EARLVILLE — The opening of three exhibits will be marked with a reception from 1 to 3 p.m. Saturday, May 6, at Earlville Opera House at 18 E. Main St. in Earlville.
According to a media release, in the East Gallery will be textile artist Maren True who recently moved to Sherburne from Arizona. She is an aspiring Fantasy novelist and double majored in psychology and Medieval & Renaissance Studies at Colorado College. Her show of felt pieces “A Tale of Tangled Textiles” a speaks to the varied experience of magic from a dragon who’d love to snare its prey in a conversation, to landscapes of subtle enchantment.
“Felt is created by tangling fibers. Transforming a one-dimensional line, into a creature of not two, or three, but four. Tangling is inherently something that tells a story of its travels through time. The fibers trace the path they traversed. They find strength in their turning points, from the others they entwine with. They tell a collaborative tale. The viewer can only see the surface of it, trace strands where they leap to light, the depths lay hidden. Life is a tangle. Your hands mold it, but they don’t control it. You’ll find the eyes to see the beauty in the moment, by unhooking your heartstrings from the losing battle of what they can’t keep” True stated in the release.
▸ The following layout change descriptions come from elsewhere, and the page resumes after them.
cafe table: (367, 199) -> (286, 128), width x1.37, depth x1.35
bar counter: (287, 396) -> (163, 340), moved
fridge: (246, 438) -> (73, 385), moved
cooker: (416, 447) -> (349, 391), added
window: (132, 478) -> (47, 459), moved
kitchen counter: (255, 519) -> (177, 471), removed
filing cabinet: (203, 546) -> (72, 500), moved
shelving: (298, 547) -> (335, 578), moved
A multi-media video installation called “Crow Calls Twice” by artist Steph Joyce will be featured in the West Gallery. Joyce is a transdisciplinary artist and researcher based in Leipzig, Germany. Through situated encounters and installations with material and temporal elements, such as textiles, objects, performances, videos, or audio pieces, Joyce centers the aesthetics and effects of subjective and interdependent relations. Joyce’s work has been presented in Germany, Latvia, Greece, Lithuania, Italy, and the U.S. at various artist-run spaces, institutions, and in public spaces.
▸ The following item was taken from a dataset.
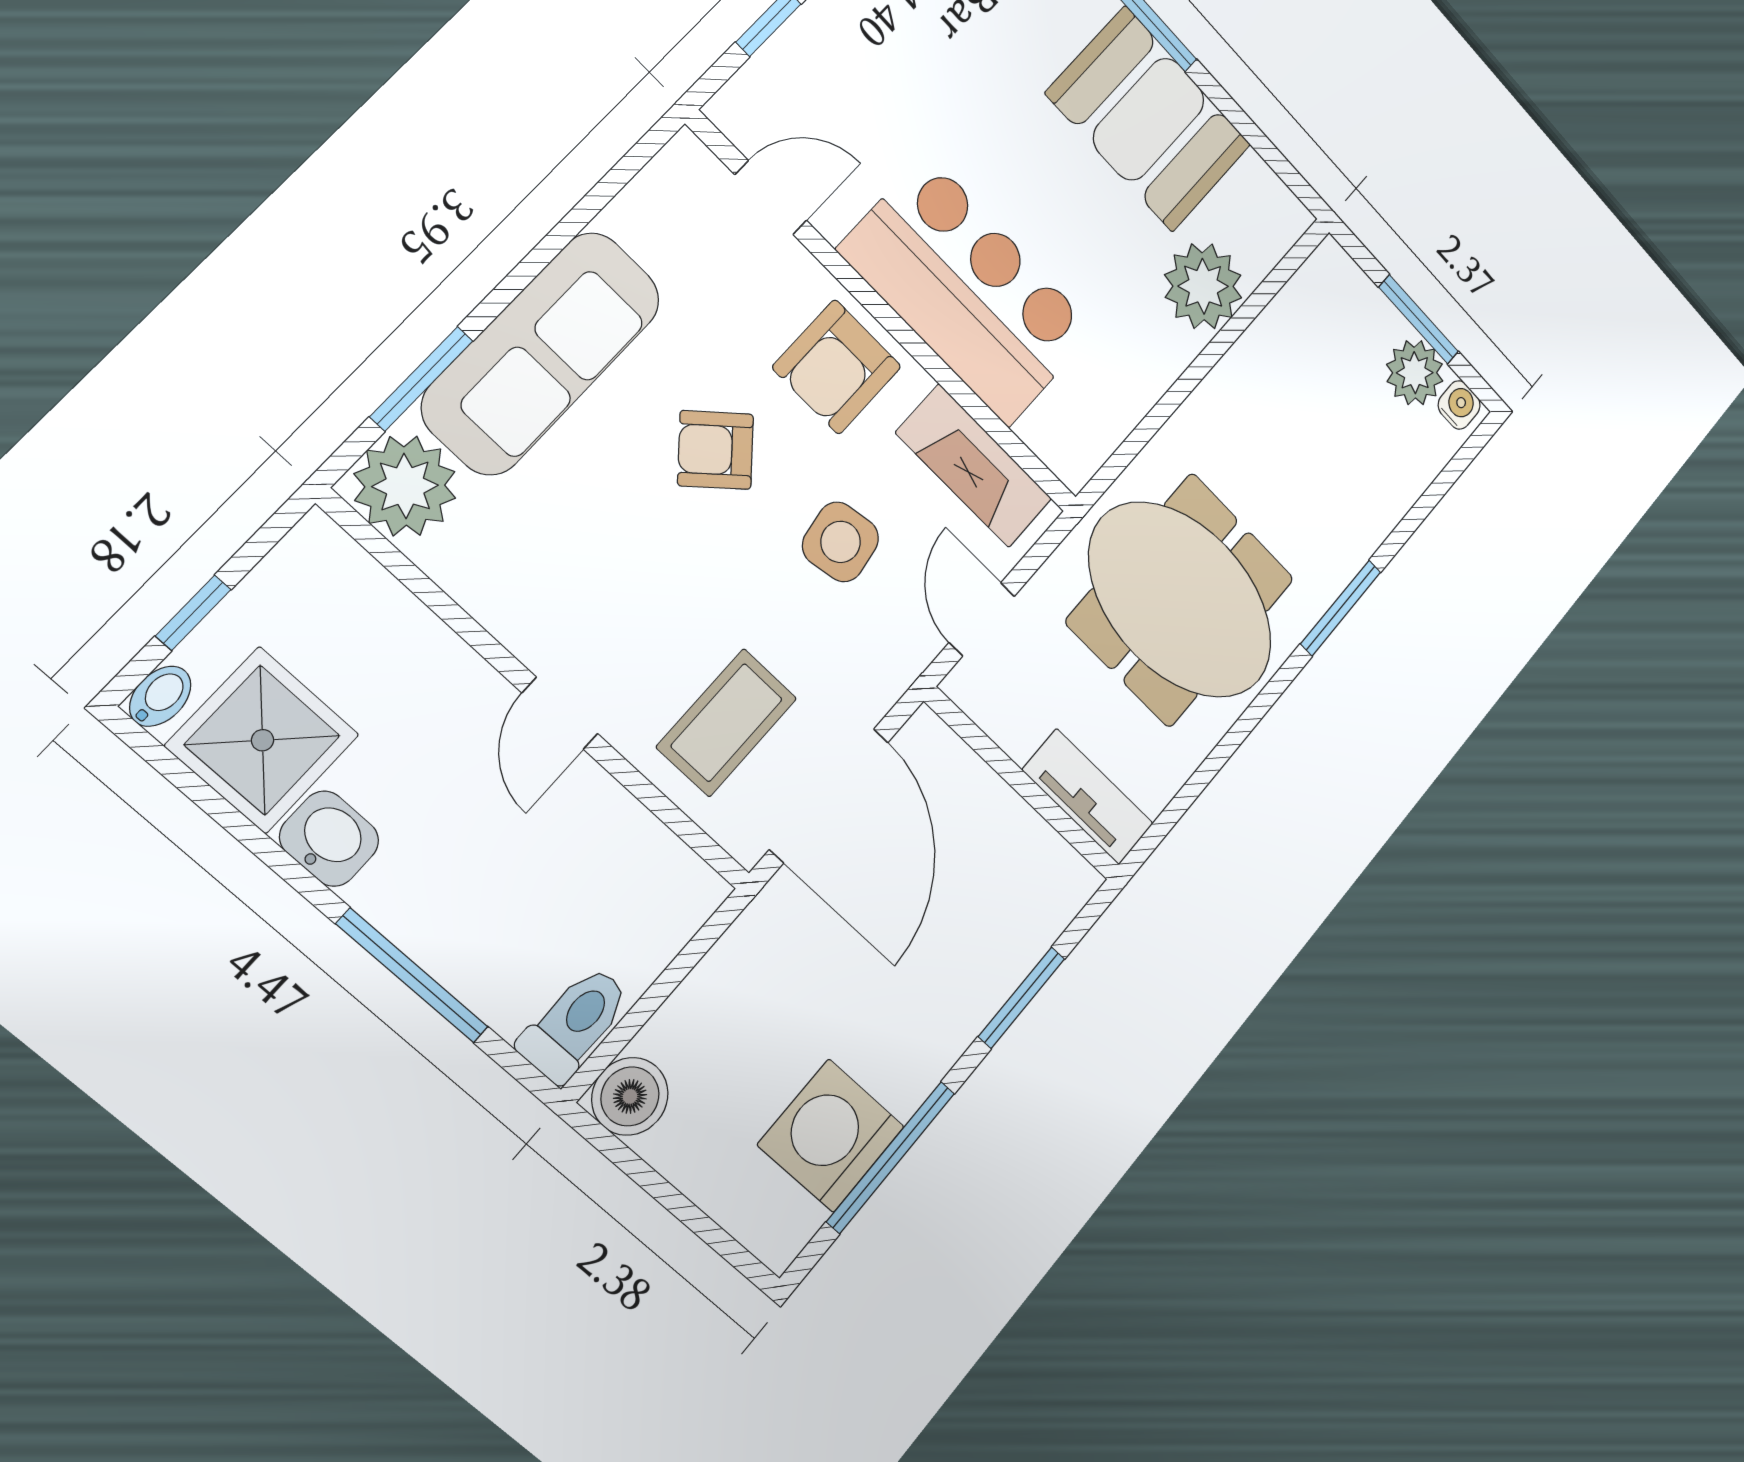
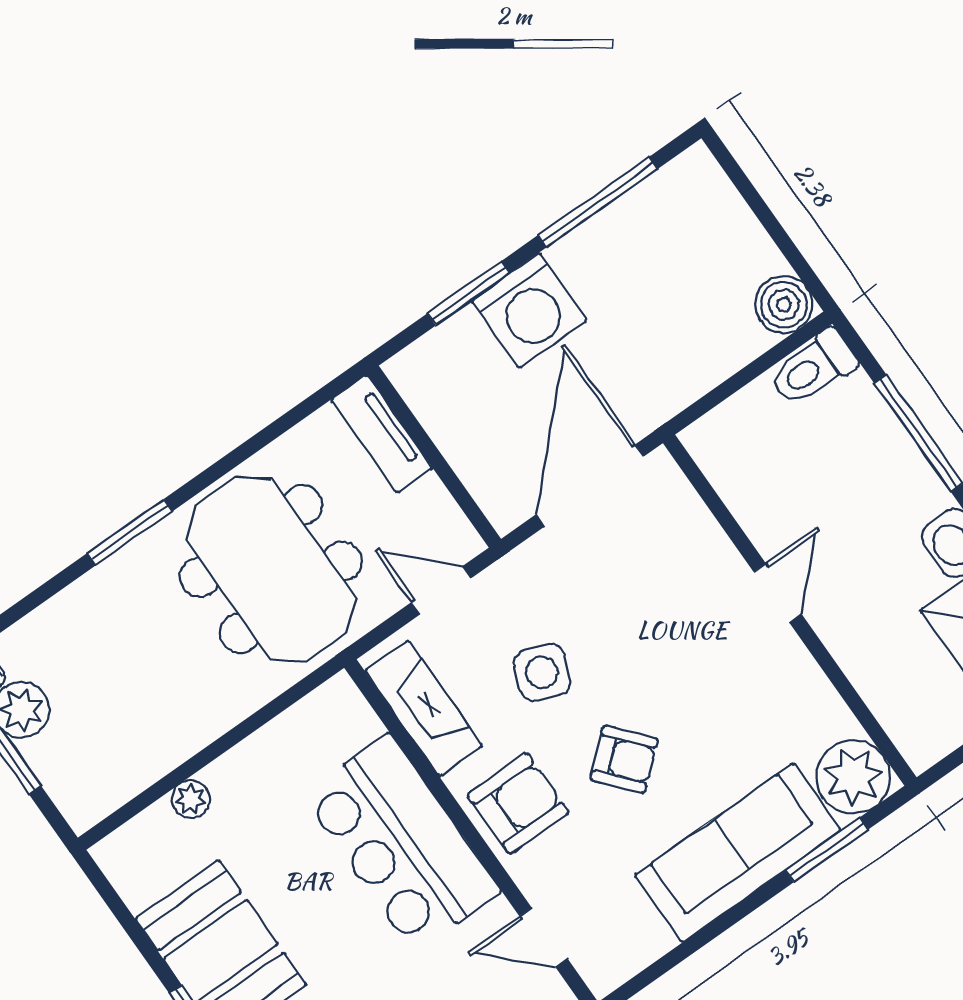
plant: (1203, 286) -> (191, 799), width x0.53, depth x0.53
side table: (841, 542) -> (542, 672), turned 31
door: (982, 619) -> (441, 590), swing flipped
coffee table: (727, 723) -> (657, 558), removed
washing machine: (831, 1136) -> (529, 311), moved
In the Arts Café will be Bill McLaughlin with his color photography exhibit “Face to Face: Portraits from the Precipice.” McLaughlin is a self-taught landscape painter and photographer living and working from his organic homestead in New Berlin. His paintings are predominately influenced by artists of the Tonalist Movement of the late 19th century which emphasized mood and atmosphere while seeking to evoke emotion in the viewer. He is particularly interested in the “power of the portrait” as a vehicle to call attention to marginalized populations and also to combat the growing voices of division and exclusion.
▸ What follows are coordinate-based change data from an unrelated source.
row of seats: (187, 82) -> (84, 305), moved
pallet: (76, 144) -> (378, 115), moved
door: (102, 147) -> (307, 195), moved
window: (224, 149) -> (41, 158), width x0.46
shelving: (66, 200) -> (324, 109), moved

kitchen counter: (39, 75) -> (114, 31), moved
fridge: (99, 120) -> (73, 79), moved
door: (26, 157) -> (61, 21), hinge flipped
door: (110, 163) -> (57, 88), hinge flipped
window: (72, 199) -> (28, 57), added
A previous photography project, “Living in Limbo: Portraits from the Border,” was exhibited throughout Central New York during the last two years. The latest exhibit continues the use of portraits to explore and celebrate the rich diversity of the upstate community while seeking to neutralize the rising tide of hate and bigotry.
The three exhibits will remain until June 24.
Earlville Opera House annually presents from 12 to 15 solo exhibits of regional and national contemporary visual artists in all media. Galleries also feature annual group shows highlighting regional artists as well as an annual exhibit of contemporary and traditional quilt artists. Curators may also propose group exhibits.